→ **Excerpted text**:
At TEC, we have developed and extensively employed a version of the back propagation algorithm to obtain neuro-spectral models, which are used to classify hyperspectral imagery. In this study, we investigate the potential of neural networks to discriminate texture information using hyperspectral data. The data associated with texture will be obtained from one of the bands of the hyperspectral data set and will be used in both the training and classification phases. Since texture is related to spatial information, one of the questions that needs to be addressed is the pixel size of the search window (kernel).

→ **Information given**:
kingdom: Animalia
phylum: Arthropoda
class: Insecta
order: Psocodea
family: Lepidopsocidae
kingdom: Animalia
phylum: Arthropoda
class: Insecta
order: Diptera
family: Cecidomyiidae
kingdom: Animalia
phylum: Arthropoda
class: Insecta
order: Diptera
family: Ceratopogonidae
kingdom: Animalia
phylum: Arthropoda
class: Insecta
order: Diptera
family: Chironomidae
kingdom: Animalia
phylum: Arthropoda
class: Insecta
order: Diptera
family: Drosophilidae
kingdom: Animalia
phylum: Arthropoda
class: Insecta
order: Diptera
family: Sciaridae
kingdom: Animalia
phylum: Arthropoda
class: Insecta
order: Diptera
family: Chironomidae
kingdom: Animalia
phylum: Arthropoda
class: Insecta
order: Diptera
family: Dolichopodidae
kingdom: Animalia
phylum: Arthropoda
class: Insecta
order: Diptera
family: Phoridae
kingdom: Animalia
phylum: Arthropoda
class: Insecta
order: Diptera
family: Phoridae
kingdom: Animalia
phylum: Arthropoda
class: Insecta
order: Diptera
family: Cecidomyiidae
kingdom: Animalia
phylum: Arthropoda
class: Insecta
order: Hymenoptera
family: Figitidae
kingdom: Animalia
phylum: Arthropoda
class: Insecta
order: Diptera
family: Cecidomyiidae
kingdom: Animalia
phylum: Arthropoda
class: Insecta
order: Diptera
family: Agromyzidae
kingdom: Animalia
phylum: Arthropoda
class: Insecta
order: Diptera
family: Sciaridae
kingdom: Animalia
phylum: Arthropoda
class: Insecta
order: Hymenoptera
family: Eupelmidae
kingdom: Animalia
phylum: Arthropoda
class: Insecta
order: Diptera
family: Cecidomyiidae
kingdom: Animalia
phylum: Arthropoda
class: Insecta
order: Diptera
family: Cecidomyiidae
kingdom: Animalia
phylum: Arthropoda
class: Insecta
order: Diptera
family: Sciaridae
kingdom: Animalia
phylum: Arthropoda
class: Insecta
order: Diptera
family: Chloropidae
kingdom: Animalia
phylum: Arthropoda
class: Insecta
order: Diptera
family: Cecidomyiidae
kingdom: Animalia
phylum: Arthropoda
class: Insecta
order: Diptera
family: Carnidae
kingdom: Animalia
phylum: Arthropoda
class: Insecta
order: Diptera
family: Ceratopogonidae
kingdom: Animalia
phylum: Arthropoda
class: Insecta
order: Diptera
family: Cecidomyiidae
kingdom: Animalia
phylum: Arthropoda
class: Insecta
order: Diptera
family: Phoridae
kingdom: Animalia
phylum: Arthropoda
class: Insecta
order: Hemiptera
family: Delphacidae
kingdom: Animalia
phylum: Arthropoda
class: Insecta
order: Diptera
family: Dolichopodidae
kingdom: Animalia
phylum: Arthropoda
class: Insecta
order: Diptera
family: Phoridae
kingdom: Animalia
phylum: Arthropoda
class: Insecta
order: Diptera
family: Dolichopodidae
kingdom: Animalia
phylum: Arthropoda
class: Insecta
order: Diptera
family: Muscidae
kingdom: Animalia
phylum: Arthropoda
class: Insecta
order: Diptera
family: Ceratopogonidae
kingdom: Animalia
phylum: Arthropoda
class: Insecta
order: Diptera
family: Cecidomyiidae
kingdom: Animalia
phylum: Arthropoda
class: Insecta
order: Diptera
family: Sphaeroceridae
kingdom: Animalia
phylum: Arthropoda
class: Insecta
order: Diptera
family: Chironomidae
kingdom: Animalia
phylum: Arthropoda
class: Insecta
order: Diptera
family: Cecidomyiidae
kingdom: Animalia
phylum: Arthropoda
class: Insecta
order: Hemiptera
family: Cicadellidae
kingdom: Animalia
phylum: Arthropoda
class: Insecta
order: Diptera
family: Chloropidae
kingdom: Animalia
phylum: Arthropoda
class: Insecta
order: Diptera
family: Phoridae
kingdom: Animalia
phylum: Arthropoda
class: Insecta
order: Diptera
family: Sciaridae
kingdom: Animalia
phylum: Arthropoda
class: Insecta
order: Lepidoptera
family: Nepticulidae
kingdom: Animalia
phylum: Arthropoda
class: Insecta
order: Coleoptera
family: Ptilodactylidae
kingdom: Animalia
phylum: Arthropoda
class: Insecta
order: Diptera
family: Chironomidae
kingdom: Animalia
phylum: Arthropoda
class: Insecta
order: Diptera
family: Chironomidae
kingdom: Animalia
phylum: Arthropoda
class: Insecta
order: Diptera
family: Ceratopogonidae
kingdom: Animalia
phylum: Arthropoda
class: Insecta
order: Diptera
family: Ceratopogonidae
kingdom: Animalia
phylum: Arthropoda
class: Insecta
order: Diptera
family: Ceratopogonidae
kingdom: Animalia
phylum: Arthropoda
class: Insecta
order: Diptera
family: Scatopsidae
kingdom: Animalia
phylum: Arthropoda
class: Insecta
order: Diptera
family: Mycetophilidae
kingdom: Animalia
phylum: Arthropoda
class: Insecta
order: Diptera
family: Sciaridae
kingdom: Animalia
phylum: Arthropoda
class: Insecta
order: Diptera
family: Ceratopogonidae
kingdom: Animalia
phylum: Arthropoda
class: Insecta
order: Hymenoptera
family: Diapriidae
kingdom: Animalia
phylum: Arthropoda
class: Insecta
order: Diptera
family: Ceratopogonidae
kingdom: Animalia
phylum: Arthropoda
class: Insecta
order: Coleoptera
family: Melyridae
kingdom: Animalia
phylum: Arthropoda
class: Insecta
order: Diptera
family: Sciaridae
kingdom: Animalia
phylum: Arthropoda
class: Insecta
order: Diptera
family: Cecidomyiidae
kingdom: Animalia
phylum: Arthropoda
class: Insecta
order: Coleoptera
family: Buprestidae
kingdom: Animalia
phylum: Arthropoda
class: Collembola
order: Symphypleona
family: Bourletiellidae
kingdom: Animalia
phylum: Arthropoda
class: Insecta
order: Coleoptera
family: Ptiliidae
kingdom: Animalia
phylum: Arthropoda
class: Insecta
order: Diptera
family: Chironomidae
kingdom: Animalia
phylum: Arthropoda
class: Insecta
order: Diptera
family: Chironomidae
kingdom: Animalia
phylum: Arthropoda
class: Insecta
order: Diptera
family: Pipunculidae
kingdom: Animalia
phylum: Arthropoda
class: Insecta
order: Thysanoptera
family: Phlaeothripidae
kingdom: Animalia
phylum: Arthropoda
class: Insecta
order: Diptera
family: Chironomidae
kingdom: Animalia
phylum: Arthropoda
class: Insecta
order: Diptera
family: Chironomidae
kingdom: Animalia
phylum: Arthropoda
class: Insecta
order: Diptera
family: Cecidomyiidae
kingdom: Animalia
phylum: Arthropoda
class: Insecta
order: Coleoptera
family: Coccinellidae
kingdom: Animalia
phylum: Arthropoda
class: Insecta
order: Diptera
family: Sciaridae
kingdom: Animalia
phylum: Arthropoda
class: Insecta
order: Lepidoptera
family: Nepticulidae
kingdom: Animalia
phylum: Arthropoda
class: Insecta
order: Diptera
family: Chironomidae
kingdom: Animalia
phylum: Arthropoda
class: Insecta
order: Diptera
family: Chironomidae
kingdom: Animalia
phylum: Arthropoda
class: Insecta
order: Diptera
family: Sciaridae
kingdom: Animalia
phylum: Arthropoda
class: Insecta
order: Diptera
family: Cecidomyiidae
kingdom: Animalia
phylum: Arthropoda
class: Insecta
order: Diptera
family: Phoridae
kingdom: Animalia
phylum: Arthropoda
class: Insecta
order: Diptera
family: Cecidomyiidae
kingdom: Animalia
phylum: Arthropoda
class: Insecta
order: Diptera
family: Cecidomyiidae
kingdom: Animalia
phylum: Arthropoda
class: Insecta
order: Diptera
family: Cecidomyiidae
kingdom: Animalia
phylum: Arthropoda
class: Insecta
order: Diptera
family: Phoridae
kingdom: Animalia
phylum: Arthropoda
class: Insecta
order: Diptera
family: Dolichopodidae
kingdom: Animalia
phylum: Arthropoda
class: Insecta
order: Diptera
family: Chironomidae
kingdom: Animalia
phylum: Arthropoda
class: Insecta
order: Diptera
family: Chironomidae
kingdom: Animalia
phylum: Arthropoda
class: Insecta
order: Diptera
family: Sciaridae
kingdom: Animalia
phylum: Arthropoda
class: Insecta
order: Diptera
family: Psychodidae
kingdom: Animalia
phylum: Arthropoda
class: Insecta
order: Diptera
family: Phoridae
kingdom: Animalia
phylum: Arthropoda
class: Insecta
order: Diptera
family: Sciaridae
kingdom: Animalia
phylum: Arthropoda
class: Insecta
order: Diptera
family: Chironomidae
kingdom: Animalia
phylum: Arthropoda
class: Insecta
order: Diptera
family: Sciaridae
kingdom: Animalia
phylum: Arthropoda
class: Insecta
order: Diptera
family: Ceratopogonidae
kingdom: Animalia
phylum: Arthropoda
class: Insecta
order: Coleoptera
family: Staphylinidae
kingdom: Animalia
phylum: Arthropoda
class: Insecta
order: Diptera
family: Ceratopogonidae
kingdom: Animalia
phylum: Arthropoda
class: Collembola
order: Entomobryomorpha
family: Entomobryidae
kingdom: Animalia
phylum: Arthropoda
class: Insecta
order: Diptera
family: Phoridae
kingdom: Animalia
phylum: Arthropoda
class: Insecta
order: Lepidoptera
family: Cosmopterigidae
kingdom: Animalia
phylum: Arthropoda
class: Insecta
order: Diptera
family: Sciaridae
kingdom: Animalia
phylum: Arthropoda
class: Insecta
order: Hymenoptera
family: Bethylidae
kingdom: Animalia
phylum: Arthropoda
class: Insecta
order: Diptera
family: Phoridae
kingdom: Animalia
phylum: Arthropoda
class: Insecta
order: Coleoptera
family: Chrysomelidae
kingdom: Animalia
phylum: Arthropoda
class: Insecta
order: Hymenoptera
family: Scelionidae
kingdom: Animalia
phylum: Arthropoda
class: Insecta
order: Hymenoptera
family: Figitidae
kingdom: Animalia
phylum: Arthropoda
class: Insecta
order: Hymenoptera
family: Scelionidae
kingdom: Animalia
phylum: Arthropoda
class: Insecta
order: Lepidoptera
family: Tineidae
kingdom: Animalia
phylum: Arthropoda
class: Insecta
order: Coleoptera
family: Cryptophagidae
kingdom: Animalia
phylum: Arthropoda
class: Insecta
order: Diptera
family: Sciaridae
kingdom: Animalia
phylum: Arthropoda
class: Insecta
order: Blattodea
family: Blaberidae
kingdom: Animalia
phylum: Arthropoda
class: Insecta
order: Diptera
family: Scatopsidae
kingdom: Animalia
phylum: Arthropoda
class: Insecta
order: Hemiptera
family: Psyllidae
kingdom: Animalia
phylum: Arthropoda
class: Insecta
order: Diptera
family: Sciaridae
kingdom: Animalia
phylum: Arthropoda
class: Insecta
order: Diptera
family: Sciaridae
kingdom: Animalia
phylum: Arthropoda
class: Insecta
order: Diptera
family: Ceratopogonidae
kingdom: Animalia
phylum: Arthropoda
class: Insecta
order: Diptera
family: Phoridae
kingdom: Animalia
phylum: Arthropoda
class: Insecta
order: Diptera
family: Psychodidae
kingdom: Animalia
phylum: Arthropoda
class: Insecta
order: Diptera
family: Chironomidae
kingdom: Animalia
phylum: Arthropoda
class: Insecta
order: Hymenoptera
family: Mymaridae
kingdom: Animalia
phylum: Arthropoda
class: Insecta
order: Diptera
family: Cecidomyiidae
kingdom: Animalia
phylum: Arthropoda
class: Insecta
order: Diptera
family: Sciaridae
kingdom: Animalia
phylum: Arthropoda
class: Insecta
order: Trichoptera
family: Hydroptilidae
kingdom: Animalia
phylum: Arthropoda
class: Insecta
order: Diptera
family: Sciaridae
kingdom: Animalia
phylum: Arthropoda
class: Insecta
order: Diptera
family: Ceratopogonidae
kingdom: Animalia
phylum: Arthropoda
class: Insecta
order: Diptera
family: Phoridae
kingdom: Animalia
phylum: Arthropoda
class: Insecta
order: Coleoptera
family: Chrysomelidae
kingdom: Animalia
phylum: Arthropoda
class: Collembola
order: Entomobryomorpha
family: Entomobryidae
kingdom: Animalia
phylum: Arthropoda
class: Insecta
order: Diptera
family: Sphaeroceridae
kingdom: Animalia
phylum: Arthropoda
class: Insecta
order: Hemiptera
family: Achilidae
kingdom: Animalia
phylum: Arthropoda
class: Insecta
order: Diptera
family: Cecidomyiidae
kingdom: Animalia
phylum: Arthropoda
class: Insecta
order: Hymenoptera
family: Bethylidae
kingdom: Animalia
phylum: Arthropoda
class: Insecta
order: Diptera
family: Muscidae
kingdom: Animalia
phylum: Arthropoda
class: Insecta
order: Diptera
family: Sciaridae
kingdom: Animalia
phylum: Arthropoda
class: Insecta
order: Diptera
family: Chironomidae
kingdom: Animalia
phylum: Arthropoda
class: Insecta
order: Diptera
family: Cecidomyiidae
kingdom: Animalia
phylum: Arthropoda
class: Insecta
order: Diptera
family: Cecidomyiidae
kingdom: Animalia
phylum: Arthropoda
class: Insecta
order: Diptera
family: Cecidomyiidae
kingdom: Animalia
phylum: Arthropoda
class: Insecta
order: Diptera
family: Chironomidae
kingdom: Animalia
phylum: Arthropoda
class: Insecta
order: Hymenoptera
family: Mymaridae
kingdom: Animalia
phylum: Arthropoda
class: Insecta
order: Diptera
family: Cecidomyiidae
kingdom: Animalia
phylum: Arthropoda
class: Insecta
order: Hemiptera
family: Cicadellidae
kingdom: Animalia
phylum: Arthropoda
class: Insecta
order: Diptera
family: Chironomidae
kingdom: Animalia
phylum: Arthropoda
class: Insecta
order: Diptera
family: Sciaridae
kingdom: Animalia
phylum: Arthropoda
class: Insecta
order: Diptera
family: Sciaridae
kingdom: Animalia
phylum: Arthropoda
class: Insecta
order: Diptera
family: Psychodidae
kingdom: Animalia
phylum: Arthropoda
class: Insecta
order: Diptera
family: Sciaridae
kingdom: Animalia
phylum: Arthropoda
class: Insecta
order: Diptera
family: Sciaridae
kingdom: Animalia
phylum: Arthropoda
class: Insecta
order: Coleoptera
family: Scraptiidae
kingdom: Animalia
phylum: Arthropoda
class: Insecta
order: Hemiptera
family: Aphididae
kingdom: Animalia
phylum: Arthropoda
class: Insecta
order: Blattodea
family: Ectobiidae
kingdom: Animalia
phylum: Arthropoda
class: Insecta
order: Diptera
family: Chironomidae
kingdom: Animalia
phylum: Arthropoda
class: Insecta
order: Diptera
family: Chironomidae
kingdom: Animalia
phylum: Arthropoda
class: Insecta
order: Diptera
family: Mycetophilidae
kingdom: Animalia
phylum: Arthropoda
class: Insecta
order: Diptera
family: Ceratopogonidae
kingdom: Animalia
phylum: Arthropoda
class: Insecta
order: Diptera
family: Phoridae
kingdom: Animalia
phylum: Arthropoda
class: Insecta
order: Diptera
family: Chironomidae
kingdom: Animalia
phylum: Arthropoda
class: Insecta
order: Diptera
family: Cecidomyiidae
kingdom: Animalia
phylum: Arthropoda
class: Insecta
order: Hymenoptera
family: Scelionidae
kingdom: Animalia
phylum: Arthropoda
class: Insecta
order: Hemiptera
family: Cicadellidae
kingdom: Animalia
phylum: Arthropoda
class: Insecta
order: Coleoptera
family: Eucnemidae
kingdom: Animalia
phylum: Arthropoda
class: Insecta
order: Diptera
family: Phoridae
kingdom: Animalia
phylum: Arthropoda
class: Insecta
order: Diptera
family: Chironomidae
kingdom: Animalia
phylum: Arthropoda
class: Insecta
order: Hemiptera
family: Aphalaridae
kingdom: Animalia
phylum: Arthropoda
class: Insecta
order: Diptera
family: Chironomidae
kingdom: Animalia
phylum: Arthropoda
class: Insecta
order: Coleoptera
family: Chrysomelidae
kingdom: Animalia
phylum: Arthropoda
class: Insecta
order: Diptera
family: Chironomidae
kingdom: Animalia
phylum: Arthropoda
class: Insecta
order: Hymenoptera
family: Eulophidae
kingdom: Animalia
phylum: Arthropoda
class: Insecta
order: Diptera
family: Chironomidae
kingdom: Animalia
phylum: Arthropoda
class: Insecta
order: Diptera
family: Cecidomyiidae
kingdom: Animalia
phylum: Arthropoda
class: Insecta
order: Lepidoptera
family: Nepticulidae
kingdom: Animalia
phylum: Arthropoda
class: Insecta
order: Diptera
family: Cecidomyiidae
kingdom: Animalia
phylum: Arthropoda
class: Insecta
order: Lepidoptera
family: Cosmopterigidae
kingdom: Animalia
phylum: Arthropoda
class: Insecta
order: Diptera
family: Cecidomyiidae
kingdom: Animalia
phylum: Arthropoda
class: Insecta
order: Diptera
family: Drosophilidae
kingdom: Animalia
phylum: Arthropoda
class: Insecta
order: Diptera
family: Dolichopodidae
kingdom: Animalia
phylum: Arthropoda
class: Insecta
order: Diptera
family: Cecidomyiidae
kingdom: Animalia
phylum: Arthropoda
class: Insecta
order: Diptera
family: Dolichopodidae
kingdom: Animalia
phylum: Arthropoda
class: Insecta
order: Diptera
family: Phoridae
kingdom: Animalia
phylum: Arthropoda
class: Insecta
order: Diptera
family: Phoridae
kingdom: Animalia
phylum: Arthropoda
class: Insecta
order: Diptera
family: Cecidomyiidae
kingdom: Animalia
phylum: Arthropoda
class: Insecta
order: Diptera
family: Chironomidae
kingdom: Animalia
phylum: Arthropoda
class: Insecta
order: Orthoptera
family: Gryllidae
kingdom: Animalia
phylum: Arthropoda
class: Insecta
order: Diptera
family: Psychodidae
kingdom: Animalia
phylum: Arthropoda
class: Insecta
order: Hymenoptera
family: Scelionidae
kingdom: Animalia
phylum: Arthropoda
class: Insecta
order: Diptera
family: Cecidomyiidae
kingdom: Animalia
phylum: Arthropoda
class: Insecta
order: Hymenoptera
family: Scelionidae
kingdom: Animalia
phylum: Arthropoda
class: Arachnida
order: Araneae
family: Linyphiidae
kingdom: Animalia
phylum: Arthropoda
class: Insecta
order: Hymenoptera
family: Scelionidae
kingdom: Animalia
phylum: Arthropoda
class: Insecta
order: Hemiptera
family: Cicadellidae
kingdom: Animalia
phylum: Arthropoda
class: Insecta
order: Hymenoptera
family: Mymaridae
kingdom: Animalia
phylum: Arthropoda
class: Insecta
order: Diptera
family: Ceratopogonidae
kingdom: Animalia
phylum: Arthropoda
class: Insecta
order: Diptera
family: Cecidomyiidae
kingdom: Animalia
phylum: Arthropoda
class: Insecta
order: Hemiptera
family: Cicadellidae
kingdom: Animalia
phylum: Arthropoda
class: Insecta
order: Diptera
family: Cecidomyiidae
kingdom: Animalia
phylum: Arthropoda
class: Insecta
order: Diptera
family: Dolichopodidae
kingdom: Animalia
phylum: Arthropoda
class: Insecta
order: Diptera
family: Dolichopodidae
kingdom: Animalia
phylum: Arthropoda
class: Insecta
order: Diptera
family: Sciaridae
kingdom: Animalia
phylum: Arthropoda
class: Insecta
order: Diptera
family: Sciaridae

→ **Exercises**:
1 > In the excerpt on neural networks and hyperspectral texture, quote every occurrence of the word "hyperspectral" together with the one word that directly follows it.
2 > Carry on the excerpt on neural networks and hyperspectral texture past its final sentence.
The lines come from a separate source and have no connection to the text.

→ **Outputs in order**:
1 >
- "hyperspectral imagery"
- "hyperspectral data" (in "using hyperspectral data")
- "hyperspectral data" (in "the hyperspectral data set")

2 >
Clearly, if the size of the window is just one pixel in length and width, the amount of data in this window is not sufficient to be considered texture information. Nevertheless, this case is not unreasonable if we use the remaining spectral bands to perform the analysis; however, this corresponds to the case of classifying hyperspectral imagery with spectral data as opposed to spatial data. Conversely, if the size of the window is too large, the network may not be able to correctly classify the texture data when there is more than one type of texture within the window. Although this situation is inevitable, a way to circumvent this problem may be provided by generating a texture class, which is a combination of at least two textures.
Since contiguous hyperspectral bands are so highly correlated, we will determine how well a neural network, obtained from one band, classifies such contiguous bands. This will help us further analyze surfaces whose textures are similar but whose mean amplitudes are different.